--- Task input Enclosed Below ---
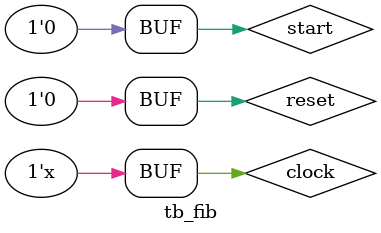
<source format=v>
`timescale 1ns / 1ps


module tb_fib;

	// Inputs
	reg clock;
	reg reset;
	reg start;

	// Instantiate the Unit Under Test (UUT)
	CPU uut (
		.clock(clock), 
		.reset(reset), 
		.start(start)
	);

	always #1 clock = ~clock; 
	initial begin
		// Initialize Inputs
		clock = 0;
		reset = 1;
		start = 0;

		// Wait 100 ns for global reset to finish
		//#100;
        
		// Add stimulus here
		      uut.instruction_Memory.ram[0] = 32'b001000_01000_01001_00000_00000_011110;  //# addi t1, t0, 30      # looking for n-th Fibbonacci number
            uut.instruction_Memory.ram[1] = 32'b001000_01000_01010_00000_00000_000010;  //# addi t2, t0, 2      # Counter, we have the first and second number, so 2
            uut.instruction_Memory.ram[2] = 32'b001000_01000_01011_00000_00000_000001;  //# addi t3, t0, 1      # First number
            uut.instruction_Memory.ram[3] = 32'b001000_01000_01100_00000_00000_000001;  //# addi t4, t0, 1      # Second number
            uut.instruction_Memory.ram[4] = 32'b000100_01010_01001_00000_00000000101;   //# beq t2, t1, 5       # if the counter is equal to n, the requested number, then exit
            uut.instruction_Memory.ram[5] = 32'b001000_01010_01010_00000_00000_000001;  //# addi t2, t2, 1      # increment the counter
            uut.instruction_Memory.ram[6] = 32'b000000_01011_01100_01110_00000_100000;  //# add t6, t3, t4      # Add the two Fibbonacci numbers we have to get the next one
            uut.instruction_Memory.ram[7] = 32'b001000_01100_01011_00000_00000_000000;  //# addi t3, t4, 0      # Move the higher one the lower one
            uut.instruction_Memory.ram[8] = 32'b001000_01110_01100_00000_00000_000000;  //# addi t4, t6, 0      # Move the new one to the higher one
            uut.instruction_Memory.ram[9] = 32'b000100_01000_01000_11111_11111111010;   //# beq t0, t0, loop
            uut.instruction_Memory.ram[10] = 32'b000000_01000_01100_01101_00000_100000; //# add t5, t0, t4      # move the result into t5
            uut.instruction_Memory.ram[11] = 32'b000100_01000_01000_11111_11111111111;  //# beq t0, t0, forever # jump to the same instruction forever
  #10 reset = 0;
	end
      
endmodule


</source>
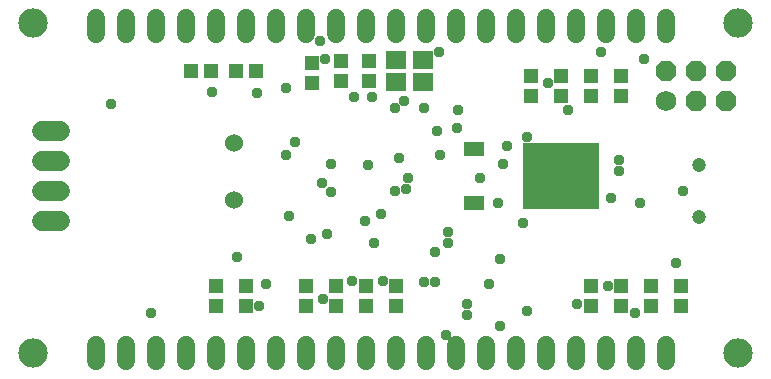
<source format=gbr>
G04 EAGLE Gerber X2 export*
%TF.Part,Single*%
%TF.FileFunction,Soldermask,Bot,1*%
%TF.FilePolarity,Negative*%
%TF.GenerationSoftware,Autodesk,EAGLE,8.6.3*%
%TF.CreationDate,2019-03-08T23:17:09Z*%
G75*
%MOMM*%
%FSLAX34Y34*%
%LPD*%
%AMOC8*
5,1,8,0,0,1.08239X$1,22.5*%
G01*
%ADD10R,6.403200X5.603200*%
%ADD11R,1.803200X1.203200*%
%ADD12R,1.203200X1.303200*%
%ADD13R,1.703200X1.503200*%
%ADD14C,1.203200*%
%ADD15C,1.524000*%
%ADD16R,1.303200X1.203200*%
%ADD17C,1.727200*%
%ADD18P,1.869504X8X22.500000*%
%ADD19C,1.727200*%
%ADD20C,1.524000*%
%ADD21C,0.959600*%
%ADD22C,2.489200*%


D10*
X472040Y175260D03*
D11*
X399040Y152460D03*
X399040Y198060D03*
D12*
X205740Y65160D03*
X205740Y82160D03*
X281940Y65160D03*
X281940Y82160D03*
X256540Y65160D03*
X256540Y82160D03*
X523240Y242960D03*
X523240Y259960D03*
X497840Y242960D03*
X497840Y259960D03*
X472440Y242960D03*
X472440Y259960D03*
X447040Y242960D03*
X447040Y259960D03*
X285750Y272660D03*
X285750Y255660D03*
X309880Y272660D03*
X309880Y255660D03*
D13*
X332740Y273660D03*
X332740Y254660D03*
D12*
X261620Y271390D03*
X261620Y254390D03*
X180340Y65160D03*
X180340Y82160D03*
D13*
X355600Y254660D03*
X355600Y273660D03*
D12*
X332740Y65160D03*
X332740Y82160D03*
X307340Y65160D03*
X307340Y82160D03*
D14*
X589440Y140560D03*
X589440Y184560D03*
D15*
X195580Y154940D03*
X195580Y203200D03*
D12*
X214240Y264160D03*
X197240Y264160D03*
X159140Y264160D03*
X176140Y264160D03*
D16*
X497840Y82160D03*
X497840Y65160D03*
X523240Y82160D03*
X523240Y65160D03*
X548640Y82160D03*
X548640Y65160D03*
X574040Y82160D03*
X574040Y65160D03*
D17*
X561340Y238760D03*
D18*
X586740Y238760D03*
X612140Y238760D03*
X561340Y264160D03*
X586740Y264160D03*
X612140Y264160D03*
D19*
X48260Y137160D02*
X33020Y137160D01*
X33020Y162560D02*
X48260Y162560D01*
X48260Y187960D02*
X33020Y187960D01*
X33020Y213360D02*
X48260Y213360D01*
D20*
X78740Y32004D02*
X78740Y18796D01*
X104140Y18796D02*
X104140Y32004D01*
X129540Y32004D02*
X129540Y18796D01*
X154940Y18796D02*
X154940Y32004D01*
X180340Y32004D02*
X180340Y18796D01*
X205740Y18796D02*
X205740Y32004D01*
X231140Y32004D02*
X231140Y18796D01*
X256540Y18796D02*
X256540Y32004D01*
X281940Y32004D02*
X281940Y18796D01*
X307340Y18796D02*
X307340Y32004D01*
X332740Y32004D02*
X332740Y18796D01*
X358140Y18796D02*
X358140Y32004D01*
X383540Y32004D02*
X383540Y18796D01*
X408940Y18796D02*
X408940Y32004D01*
X434340Y32004D02*
X434340Y18796D01*
X459740Y18796D02*
X459740Y32004D01*
X485140Y32004D02*
X485140Y18796D01*
X510540Y18796D02*
X510540Y32004D01*
X535940Y32004D02*
X535940Y18796D01*
X561340Y18796D02*
X561340Y32004D01*
X78740Y295656D02*
X78740Y308864D01*
X104140Y308864D02*
X104140Y295656D01*
X129540Y295656D02*
X129540Y308864D01*
X154940Y308864D02*
X154940Y295656D01*
X180340Y295656D02*
X180340Y308864D01*
X205740Y308864D02*
X205740Y295656D01*
X231140Y295656D02*
X231140Y308864D01*
X256540Y308864D02*
X256540Y295656D01*
X281940Y295656D02*
X281940Y308864D01*
X307340Y308864D02*
X307340Y295656D01*
X332740Y295656D02*
X332740Y308864D01*
X358140Y308864D02*
X358140Y295656D01*
X383540Y295656D02*
X383540Y308864D01*
X408940Y308864D02*
X408940Y295656D01*
X434340Y295656D02*
X434340Y308864D01*
X459740Y308864D02*
X459740Y295656D01*
X485140Y295656D02*
X485140Y308864D01*
X510540Y308864D02*
X510540Y295656D01*
X535940Y295656D02*
X535940Y308864D01*
X561340Y308864D02*
X561340Y295656D01*
D21*
X576072Y163068D03*
X365760Y85344D03*
X271272Y71628D03*
X339852Y239268D03*
X335280Y190500D03*
X239268Y249936D03*
X216408Y65532D03*
X365760Y111252D03*
X420624Y105156D03*
X306324Y137160D03*
X534924Y59436D03*
X274320Y126492D03*
X332232Y233172D03*
X246888Y204216D03*
X342900Y173736D03*
X393192Y67056D03*
X486156Y67056D03*
X569976Y102108D03*
X376428Y118872D03*
X332232Y163068D03*
X214884Y245364D03*
X239268Y193548D03*
X277368Y185928D03*
X419100Y152400D03*
X268224Y289560D03*
X272796Y274320D03*
X542544Y274320D03*
X176784Y246888D03*
X320040Y143256D03*
X403860Y173736D03*
X539496Y152400D03*
X368808Y280416D03*
X356616Y233172D03*
X309372Y184404D03*
X512064Y82296D03*
X440436Y135636D03*
X91440Y236220D03*
X521208Y179832D03*
X370332Y193548D03*
X198120Y106680D03*
X521208Y188976D03*
X443484Y208788D03*
X385572Y231648D03*
X367284Y213360D03*
X242316Y141732D03*
X277368Y161544D03*
X260604Y121920D03*
X295656Y86868D03*
X321564Y86868D03*
X356616Y85344D03*
X393192Y57912D03*
X313944Y118872D03*
X411480Y83820D03*
X443484Y60960D03*
X478536Y231648D03*
X384048Y216408D03*
X269748Y169164D03*
X222504Y83820D03*
X124968Y59436D03*
X341376Y164592D03*
X376428Y128016D03*
X374904Y41148D03*
X420624Y48768D03*
X297180Y242316D03*
X312420Y242316D03*
X515112Y156972D03*
X461772Y254508D03*
X423672Y185928D03*
X426720Y201168D03*
X505968Y280416D03*
D22*
X25400Y25400D03*
X622300Y25400D03*
X622300Y304800D03*
X25400Y304800D03*
M02*

</source>
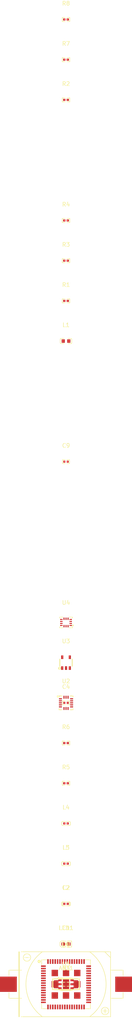
<source format=kicad_pcb>
(kicad_pcb
    (version 20241229)
    (generator "atopile")
    (generator_version "0.12.4")
    (general
        (thickness 1.6)
        (legacy_teardrops no)
    )
    (paper "A4")
    (layers
        (0 "F.Cu" signal)
        (31 "B.Cu" signal)
        (32 "B.Adhes" user "B.Adhesive")
        (33 "F.Adhes" user "F.Adhesive")
        (34 "B.Paste" user)
        (35 "F.Paste" user)
        (36 "B.SilkS" user "B.Silkscreen")
        (37 "F.SilkS" user "F.Silkscreen")
        (38 "B.Mask" user)
        (39 "F.Mask" user)
        (40 "Dwgs.User" user "User.Drawings")
        (41 "Cmts.User" user "User.Comments")
        (42 "Eco1.User" user "User.Eco1")
        (43 "Eco2.User" user "User.Eco2")
        (44 "Edge.Cuts" user)
        (45 "Margin" user)
        (46 "B.CrtYd" user "B.Courtyard")
        (47 "F.CrtYd" user "F.Courtyard")
        (48 "B.Fab" user)
        (49 "F.Fab" user)
        (50 "User.1" user)
        (51 "User.2" user)
        (52 "User.3" user)
        (53 "User.4" user)
        (54 "User.5" user)
        (55 "User.6" user)
        (56 "User.7" user)
        (57 "User.8" user)
        (58 "User.9" user)
    )
    (setup
        (pad_to_mask_clearance 0)
        (allow_soldermask_bridges_in_footprints no)
        (pcbplotparams
            (layerselection 0x00010fc_ffffffff)
            (plot_on_all_layers_selection 0x0000000_00000000)
            (disableapertmacros no)
            (usegerberextensions no)
            (usegerberattributes yes)
            (usegerberadvancedattributes yes)
            (creategerberjobfile yes)
            (dashed_line_dash_ratio 12)
            (dashed_line_gap_ratio 3)
            (svgprecision 4)
            (plotframeref no)
            (mode 1)
            (useauxorigin no)
            (hpglpennumber 1)
            (hpglpenspeed 20)
            (hpglpendiameter 15)
            (pdf_front_fp_property_popups yes)
            (pdf_back_fp_property_popups yes)
            (dxfpolygonmode yes)
            (dxfimperialunits yes)
            (dxfusepcbnewfont yes)
            (psnegative no)
            (psa4output no)
            (plot_black_and_white yes)
            (plotinvisibletext no)
            (sketchpadsonfab no)
            (plotreference yes)
            (plotvalue yes)
            (plotpadnumbers no)
            (hidednponfab no)
            (sketchdnponfab yes)
            (crossoutdnponfab yes)
            (plotfptext yes)
            (subtractmaskfromsilk no)
            (outputformat 1)
            (mirror no)
            (drillshape 1)
            (scaleselection 1)
            (outputdirectory "")
        )
    )
    (net 0 "")
    (net 1 "PC13")
    (net 2 "PA2_UART2_TX")
    (net 3 "PA3_UART2_RX")
    (net 4 "PC0")
    (net 7 "VLXSMPS")
    (net 8 "PC6")
    (net 9 "PC4")
    (net 11 "PB7_UART1_RX")
    (net 18 "PA4")
    (net 19 "PA5")
    (net 20 "PB9")
    (net 22 "PB15")
    (net 23 "PA13")
    (net 26 "PC1")
    (net 29 "PA14")
    (net 30 "PC5")
    (net 31 "VREFpos")
    (net 32 "VFBSMPS")
    (net 35 "PB8")
    (net 39 "PC3")
    (net 6 "PB1")
    (net 41 "PA10")
    (net 43 "PA7")
    (net 44 "PB13")
    (net 45 "PB10")
    (net 47 "PA6")
    (net 48 "footprint-net-3")
    (net 50 "footprint-net-2")
    (net 51 "PB14")
    (net 52 "VDDMPS")
    (net 53 "PB12")
    (net 56 "PA8")
    (net 57 "NRST")
    (net 58 "PC2")
    (net 59 "PA11")
    (net 60 "PA9")
    (net 61 "PB11")
    (net 62 "BOOT0")
    (net 65 "PA12")
    (net 12 "footprint-net-0")
    (net 66 "footprint-net-1")
    (net 94 "ADC1")
    (net 95 "vbat")
    (net 96 "footprint-SDO_SA0-1")
    (net 97 "footprint-INT2-1")
    (net 99 "activation")
    (net 100 "footprint-CS-0")
    (net 101 "footprint-net-5")
    (net 102 "A")
    (net 103 "ADC2")
    (net 104 "SCX")
    (net 105 "led_status")
    (net 106 "footprint-CS-1")
    (net 107 "gnd")
    (net 108 "CS_AUX")
    (net 109 "INT1")
    (net 110 "RES")
    (net 111 "adc_ntc")
    (net 112 "footprint-INT2-0")
    (net 113 "footprint-net-4")
    (net 115 "ADC3")
    (net 116 "vcc")
    (net 117 "SDX")
    (net 118 "footprint-SDO_SA0-0")
    (net 119 "SDO_SUX")
    (net 15 "Dummy")
    (net 16 "Feed")
    (net 17 "RF_OUT")
    (net 5 "i2c_scl")
    (net 21 "i2c_sda")
    (net 10 "ADDR")
    (net 13 "DRDY_INT")
    (net 14 "EP")
    (footprint "RAKwireless_RAK3172_SIP_8_SM_NI:LGA-73_L12.0-W12.0-P0.60-TL" (layer "F.Cu") (at 0 0 0))
    (footprint "Murata_Electronics_GRM155R61A475KEAAD:C0402" (layer "F.Cu") (at 0 0 0))
    (footprint "YAGEO_CC0402KRX7R9BB104:C0402" (layer "F.Cu") (at 0 -70 0))
    (footprint "Murata_Electronics_GRM155R61A475KEAAD:C0402" (layer "F.Cu") (at 0 -130 0))
    (footprint "Murata_Electronics_LQM18FN100M00D:L0603" (layer "F.Cu") (at 0 -160 0))
    (footprint "YAGEO_RC0402FR_0710KL:R0402" (layer "F.Cu") (at 0 -170 0))
    (footprint "Murata_Electronics_NCP15XH103F03RC:R0402" (layer "F.Cu") (at 0 -180 0))
    (footprint "YAGEO_RC0402FR_0710KL:R0402" (layer "F.Cu") (at 0 -190 0))
    (footprint "YAGEO_RC0402FR_0710KL:R0402" (layer "F.Cu") (at 0 -220 0))
    (footprint "YAGEO_RC0402JR_074K7L:R0402" (layer "F.Cu") (at 0 -230 0))
    (footprint "YAGEO_RC0402JR_074K7L:R0402" (layer "F.Cu") (at 0 -240 0))
    (footprint "Q_J_CR2032_BS_6_1:BAT-TH_CR2032-BS-6-1" (layer "F.Cu") (at 0 0 0))
    (footprint "Everlight_Elec_19_217_GHC_YR1S2_3T:LED0603-RD" (layer "F.Cu") (at 0 -10 0))
    (footprint "Murata_Electronics_BLM15PD121SN1D:L0402" (layer "F.Cu") (at 0 -20 0))
    (footprint "Murata_Electronics_BLM15PD121SN1D:L0402" (layer "F.Cu") (at 0 -30 0))
    (footprint "Murata_Electronics_BLM15PD121SN1D:L0402" (layer "F.Cu") (at 0 -40 0))
    (footprint "YAGEO_RC0402FR_0710KL:R0402" (layer "F.Cu") (at 0 -50 0))
    (footprint "YAGEO_RC0402JR_071KL:R0402" (layer "F.Cu") (at 0 -60 0))
    (footprint "STMicroelectronics_LIS3DHTR:LGA-16_L3.0-W3.0-P0.50-TL" (layer "F.Cu") (at 0 -70 0))
    (footprint "FMD_FT24C02A_KLR_T:SOT-23-5_L2.9-W1.5-P0.95-LS2.8-BL"
        (layer "F.Cu")
        (uuid "d04ae8ff-016e-40fd-aa75-1ee54642524b")
        (at 0 -80 0)
        (property "Reference" "U3"
            (at 0 -5.35 0)
            (layer "F.SilkS")
            (hide no)
            (uuid "db4e5596-7e8b-4d91-8711-a677960c3f32")
            (effects
                (font
                    (size 1 1)
                    (thickness 0.15)
                )
            )
        )
        (property "Value" ""
            (at 0 5.35 0)
            (layer "F.Fab")
            (hide no)
            (uuid "2aeceb24-f26a-4792-b8a3-f6709ea1003d")
            (effects
                (font
                    (size 1 1)
                    (thickness 0.15)
                )
            )
        )
        (property "checksum" "3463e95e445aa0682e724f168602f82bd2ece43398ed1b500a3809503bbf2f2e"
            (at 0 0 0)
            (layer "User.9")
            (hide no)
            (uuid "04c5fabb-6d11-473e-b9ef-2843cc7f249f")
            (effects
                (font
                    (size 0.125 0.125)
                    (thickness 0.01875)
                )
                (hide yes)
            )
        )
        (property "__atopile_lib_fp_hash__" "da997c39-f1d4-bcf0-f919-5af1f617e0e4"
            (at 0 0 0)
            (layer "User.9")
            (hide yes)
            (uuid "b543a819-fe89-429d-8347-69534642524b")
            (effects
                (font
                    (size 0.125 0.125)
                    (thickness 0.01875)
                )
            )
        )
        (property "atopile_addres
... [58096 chars truncated]
</source>
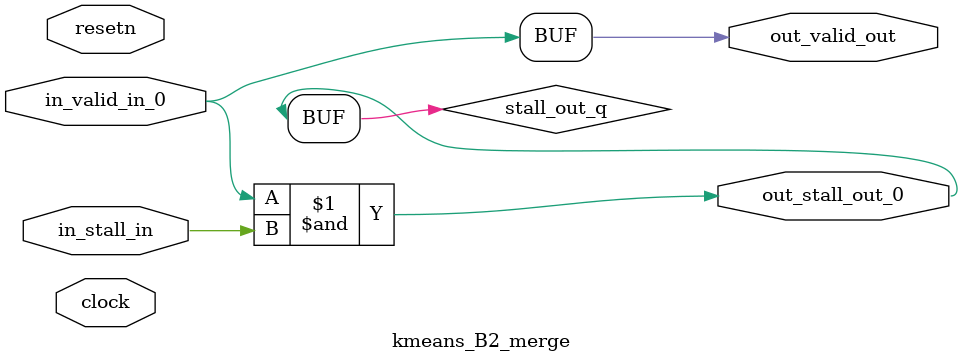
<source format=sv>



(* altera_attribute = "-name AUTO_SHIFT_REGISTER_RECOGNITION OFF; -name MESSAGE_DISABLE 10036; -name MESSAGE_DISABLE 10037; -name MESSAGE_DISABLE 14130; -name MESSAGE_DISABLE 14320; -name MESSAGE_DISABLE 15400; -name MESSAGE_DISABLE 14130; -name MESSAGE_DISABLE 10036; -name MESSAGE_DISABLE 12020; -name MESSAGE_DISABLE 12030; -name MESSAGE_DISABLE 12010; -name MESSAGE_DISABLE 12110; -name MESSAGE_DISABLE 14320; -name MESSAGE_DISABLE 13410; -name MESSAGE_DISABLE 113007; -name MESSAGE_DISABLE 10958" *)
module kmeans_B2_merge (
    input wire [0:0] in_stall_in,
    input wire [0:0] in_valid_in_0,
    output wire [0:0] out_stall_out_0,
    output wire [0:0] out_valid_out,
    input wire clock,
    input wire resetn
    );

    wire [0:0] stall_out_q;


    // stall_out(LOGICAL,6)
    assign stall_out_q = in_valid_in_0 & in_stall_in;

    // out_stall_out_0(GPOUT,4)
    assign out_stall_out_0 = stall_out_q;

    // out_valid_out(GPOUT,5)
    assign out_valid_out = in_valid_in_0;

endmodule

</source>
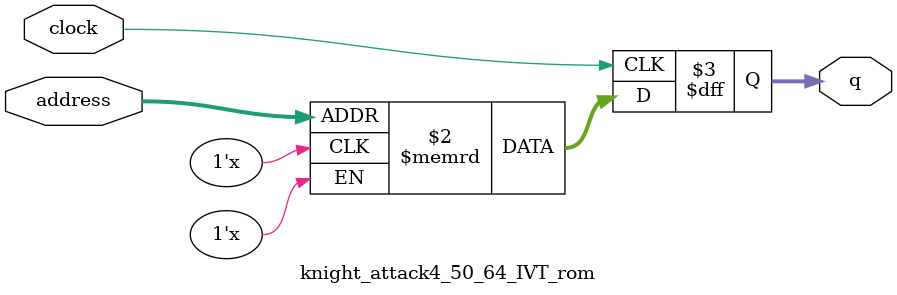
<source format=sv>
module knight_attack4_50_64_IVT_rom (
	input logic clock,
	input logic [11:0] address,
	output logic [2:0] q
);

logic [2:0] memory [0:3199] /* synthesis ram_init_file = "./knight_attack4_50_64_IVT/knight_attack4_50_64_IVT.mif" */;

always_ff @ (posedge clock) begin
	q <= memory[address];
end

endmodule

</source>
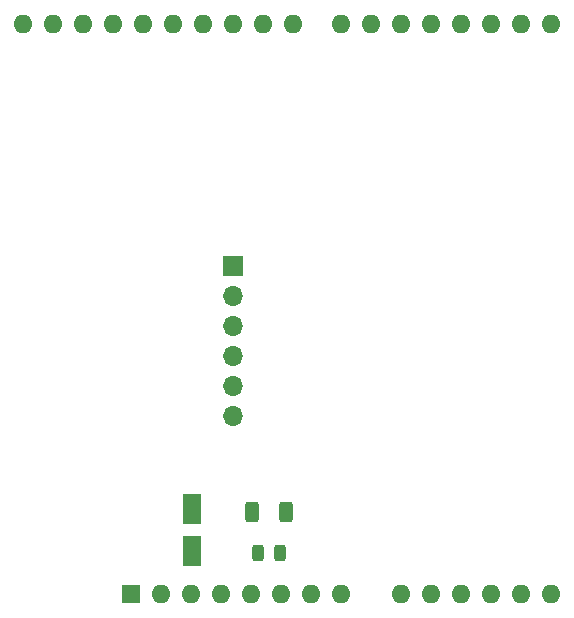
<source format=gbr>
%TF.GenerationSoftware,KiCad,Pcbnew,7.0.2-0*%
%TF.CreationDate,2023-04-20T17:22:29-07:00*%
%TF.ProjectId,RGProgrammer_V1,52475072-6f67-4726-916d-6d65725f5631,rev?*%
%TF.SameCoordinates,Original*%
%TF.FileFunction,Soldermask,Top*%
%TF.FilePolarity,Negative*%
%FSLAX46Y46*%
G04 Gerber Fmt 4.6, Leading zero omitted, Abs format (unit mm)*
G04 Created by KiCad (PCBNEW 7.0.2-0) date 2023-04-20 17:22:29*
%MOMM*%
%LPD*%
G01*
G04 APERTURE LIST*
G04 Aperture macros list*
%AMRoundRect*
0 Rectangle with rounded corners*
0 $1 Rounding radius*
0 $2 $3 $4 $5 $6 $7 $8 $9 X,Y pos of 4 corners*
0 Add a 4 corners polygon primitive as box body*
4,1,4,$2,$3,$4,$5,$6,$7,$8,$9,$2,$3,0*
0 Add four circle primitives for the rounded corners*
1,1,$1+$1,$2,$3*
1,1,$1+$1,$4,$5*
1,1,$1+$1,$6,$7*
1,1,$1+$1,$8,$9*
0 Add four rect primitives between the rounded corners*
20,1,$1+$1,$2,$3,$4,$5,0*
20,1,$1+$1,$4,$5,$6,$7,0*
20,1,$1+$1,$6,$7,$8,$9,0*
20,1,$1+$1,$8,$9,$2,$3,0*%
G04 Aperture macros list end*
%ADD10R,1.700000X1.700000*%
%ADD11O,1.700000X1.700000*%
%ADD12RoundRect,0.243750X0.243750X0.456250X-0.243750X0.456250X-0.243750X-0.456250X0.243750X-0.456250X0*%
%ADD13RoundRect,0.250000X0.312500X0.625000X-0.312500X0.625000X-0.312500X-0.625000X0.312500X-0.625000X0*%
%ADD14RoundRect,0.250000X0.550000X-1.050000X0.550000X1.050000X-0.550000X1.050000X-0.550000X-1.050000X0*%
%ADD15R,1.600000X1.600000*%
%ADD16O,1.600000X1.600000*%
G04 APERTURE END LIST*
D10*
%TO.C,J1*%
X146000000Y-81675000D03*
D11*
X146000000Y-84215000D03*
X146000000Y-86755000D03*
X146000000Y-89295000D03*
X146000000Y-91835000D03*
X146000000Y-94375000D03*
%TD*%
D12*
%TO.C,D1*%
X149937500Y-106000000D03*
X148062500Y-106000000D03*
%TD*%
D13*
%TO.C,R1*%
X150462500Y-102500000D03*
X147537500Y-102500000D03*
%TD*%
D14*
%TO.C,C1*%
X142500000Y-105800000D03*
X142500000Y-102200000D03*
%TD*%
D15*
%TO.C,A1*%
X137340000Y-109415000D03*
D16*
X139880000Y-109415000D03*
X142420000Y-109415000D03*
X144960000Y-109415000D03*
X147500000Y-109415000D03*
X150040000Y-109415000D03*
X152580000Y-109415000D03*
X155120000Y-109415000D03*
X160200000Y-109415000D03*
X162740000Y-109415000D03*
X165280000Y-109415000D03*
X167820000Y-109415000D03*
X170360000Y-109415000D03*
X172900000Y-109415000D03*
X172900000Y-61155000D03*
X170360000Y-61155000D03*
X167820000Y-61155000D03*
X165280000Y-61155000D03*
X162740000Y-61155000D03*
X160200000Y-61155000D03*
X157660000Y-61155000D03*
X155120000Y-61155000D03*
X151060000Y-61155000D03*
X148520000Y-61155000D03*
X145980000Y-61155000D03*
X143440000Y-61155000D03*
X140900000Y-61155000D03*
X138360000Y-61155000D03*
X135820000Y-61155000D03*
X133280000Y-61155000D03*
X130740000Y-61155000D03*
X128200000Y-61155000D03*
%TD*%
M02*

</source>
--- End of Enclosed Task input ---
The response must give every line from the material above that holds the string "uuid".

        (uuid "d04ae8ff-016e-40fd-aa75-1ee54642524b")
            (uuid "db4e5596-7e8b-4d91-8711-a677960c3f32")
            (uuid "2aeceb24-f26a-4792-b8a3-f6709ea1003d")
            (uuid "04c5fabb-6d11-473e-b9ef-2843cc7f249f")
            (uuid "b543a819-fe89-429d-8347-69534642524b")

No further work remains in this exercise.